ABOUT THIS EXERCISE: A verbatim reproduction of the lines below, from the line containing "X93345000Y-101600000D03*" through the line containing "X100965000Y-104140000D03*", both ends included, is the whole required output.

SOURCE MATERIAL:
....................
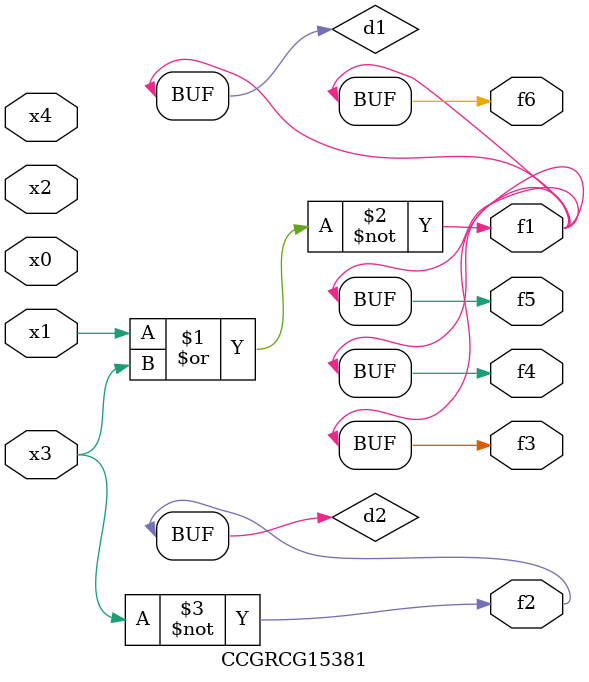
<source format=v>
module CCGRCG15381(
	input x0, x1, x2, x3, x4,
	output f1, f2, f3, f4, f5, f6
);

	wire d1, d2;

	nor (d1, x1, x3);
	not (d2, x3);
	assign f1 = d1;
	assign f2 = d2;
	assign f3 = d1;
	assign f4 = d1;
	assign f5 = d1;
	assign f6 = d1;
endmodule

</source>
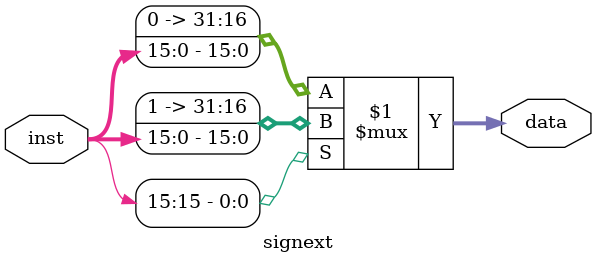
<source format=v>
`timescale 1ns / 1ps
module signext(
    input [15:0] inst,
    output [31:0] data
    );

    assign data = (inst[15]) ? {16'b1111111111111111, inst} : {16'b000000000000000, inst};
	 
endmodule

</source>
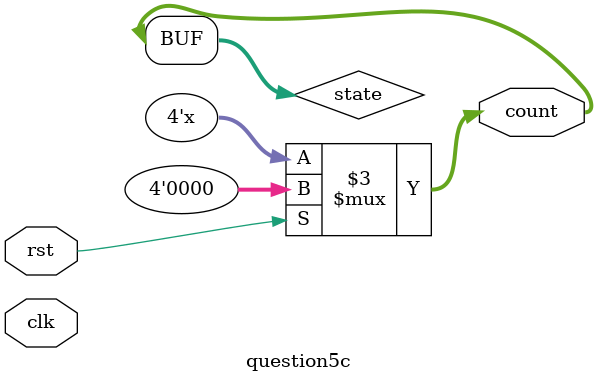
<source format=v>
`timescale 1ns / 1ps
module question5c(
	input  wire      clk,
	input  wire      rst,
   output wire [3:0] count
   );

	reg [3:0] state = 4'b0;

	assign count = state;

	always @ (clk or rst) begin
		if (rst) state <= 4'b0;
		else begin
			case (state)
				4'b0000: state <= 4'b0001;
				4'b0001: state <= 4'b0010;
				4'b0010: state <= 4'b0011;
				4'b0011: state <= 4'b0100;
				4'b0100: state <= 4'b0101;
				4'b0101: state <= 4'b0110;
				4'b0110: state <= 4'b0111;
				4'b0111: state <= 4'b1000;
				4'b1000: state <= 4'b1001;
				4'b1001: state <= 4'b1010;
				4'b1010: state <= 4'b1011;
				4'b1011: state <= 4'b1100;
				4'b1100: state <= 4'b1101;
				4'b1101: state <= 4'b1110;
				4'b1110: state <= 4'b1111;
				4'b1111: state <= 4'b0000;
			endcase
		end
	end

endmodule
</source>
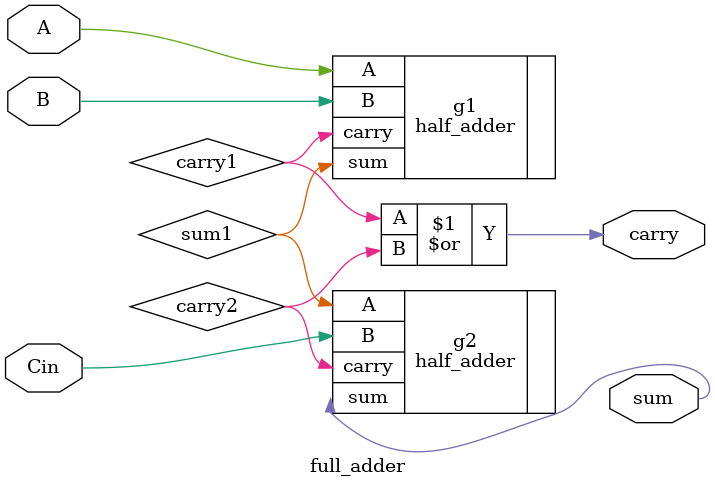
<source format=v>

module full_adder(
    input wire A,
    input wire B,
    input wire Cin,
    output wire sum,
    output wire carry
);

    wire sum1, carry1, carry2;

    half_adder g1 (
        .A(A), 
        .B(B), 
        .sum(sum1), 
        .carry(carry1)
    );

    half_adder g2 (
        .A(sum1), 
        .B(Cin), 
        .sum(sum), 
        .carry(carry2)
    );

    assign carry = carry1 | carry2;
endmodule

</source>
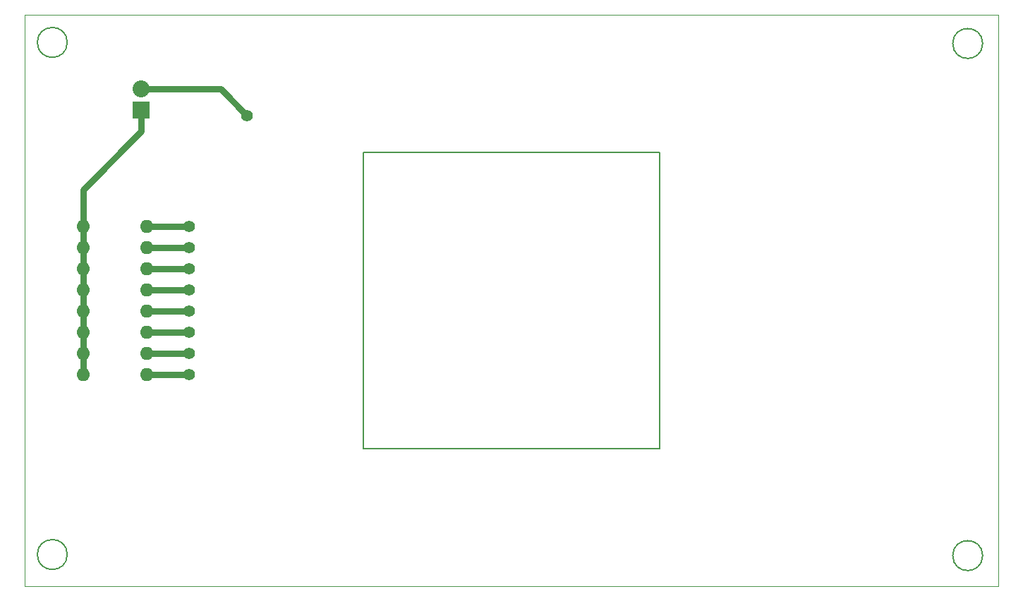
<source format=gbr>
G04 #@! TF.FileFunction,Copper,L2,Bot,Signal*
%FSLAX46Y46*%
G04 Gerber Fmt 4.6, Leading zero omitted, Abs format (unit mm)*
G04 Created by KiCad (PCBNEW 4.0.1-stable) date 2016 February 23, Tuesday 14:22:00*
%MOMM*%
G01*
G04 APERTURE LIST*
%ADD10C,0.100000*%
%ADD11C,0.200000*%
%ADD12O,1.600000X1.600000*%
%ADD13R,2.032000X2.032000*%
%ADD14O,2.032000X2.032000*%
%ADD15C,1.400000*%
%ADD16C,0.800000*%
G04 APERTURE END LIST*
D10*
D11*
X201313051Y-74549000D02*
G75*
G03X201313051Y-74549000I-1796051J0D01*
G01*
X201313051Y-136017000D02*
G75*
G03X201313051Y-136017000I-1796051J0D01*
G01*
X91458051Y-135890000D02*
G75*
G03X91458051Y-135890000I-1796051J0D01*
G01*
X91458051Y-74422000D02*
G75*
G03X91458051Y-74422000I-1796051J0D01*
G01*
D10*
X86360000Y-139700000D02*
X86360000Y-71120000D01*
X203200000Y-139700000D02*
X86360000Y-139700000D01*
X203200000Y-71120000D02*
X203200000Y-139700000D01*
X86360000Y-71120000D02*
X203200000Y-71120000D01*
D11*
X127000000Y-87630000D02*
X144780000Y-87630000D01*
X127000000Y-88900000D02*
X127000000Y-87630000D01*
X127000000Y-123190000D02*
X127000000Y-88900000D01*
X162560000Y-123190000D02*
X127000000Y-123190000D01*
X162560000Y-87630000D02*
X162560000Y-123190000D01*
X144780000Y-87630000D02*
X162560000Y-87630000D01*
D12*
X93345000Y-96520000D03*
X93345000Y-99060000D03*
X93345000Y-101600000D03*
X93345000Y-104140000D03*
X93345000Y-106680000D03*
X93345000Y-109220000D03*
X93345000Y-111760000D03*
X93345000Y-114300000D03*
X100965000Y-114300000D03*
X100965000Y-111760000D03*
X100965000Y-109220000D03*
X100965000Y-106680000D03*
X100965000Y-104140000D03*
X100965000Y-101600000D03*
X100965000Y-99060000D03*
X100965000Y-96520000D03*
D13*
X100330000Y-82550000D03*
D14*
X100330000Y-80010000D03*
D15*
X113030000Y-83185000D03*
X106045000Y-114300000D03*
X106045000Y-111760000D03*
X106045000Y-109220000D03*
X106045000Y-106680000D03*
X106045000Y-104140000D03*
X106045000Y-101600000D03*
X106045000Y-99060000D03*
X106045000Y-96520000D03*
D16*
X100330000Y-80010000D02*
X109855000Y-80010000D01*
X109855000Y-80010000D02*
X113030000Y-83185000D01*
X100965000Y-114300000D02*
X106045000Y-114300000D01*
X100965000Y-111760000D02*
X106045000Y-111760000D01*
X100965000Y-109220000D02*
X106045000Y-109220000D01*
X100965000Y-106680000D02*
X106045000Y-106680000D01*
X100965000Y-104140000D02*
X106045000Y-104140000D01*
X100965000Y-101600000D02*
X106045000Y-101600000D01*
X100965000Y-99060000D02*
X106045000Y-99060000D01*
X100965000Y-96520000D02*
X106045000Y-96520000D01*
X93345000Y-99060000D02*
X93345000Y-96520000D01*
X100330000Y-82550000D02*
X100330000Y-85090000D01*
X93345000Y-92075000D02*
X93345000Y-99060000D01*
X100330000Y-85090000D02*
X93345000Y-92075000D01*
X93345000Y-99060000D02*
X93345000Y-101600000D01*
X93345000Y-101600000D02*
X93345000Y-104140000D01*
X93345000Y-104140000D02*
X93345000Y-106680000D01*
X93345000Y-106680000D02*
X93345000Y-109220000D01*
X93345000Y-109220000D02*
X93345000Y-111760000D01*
X93345000Y-111760000D02*
X93345000Y-114300000D01*
M02*

</source>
....................
ANSWER TO THIS TASK:
X93345000Y-101600000D03*
X93345000Y-104140000D03*
X93345000Y-106680000D03*
X93345000Y-109220000D03*
X93345000Y-111760000D03*
X93345000Y-114300000D03*
X100965000Y-114300000D03*
X100965000Y-111760000D03*
X100965000Y-109220000D03*
X100965000Y-106680000D03*
X100965000Y-104140000D03*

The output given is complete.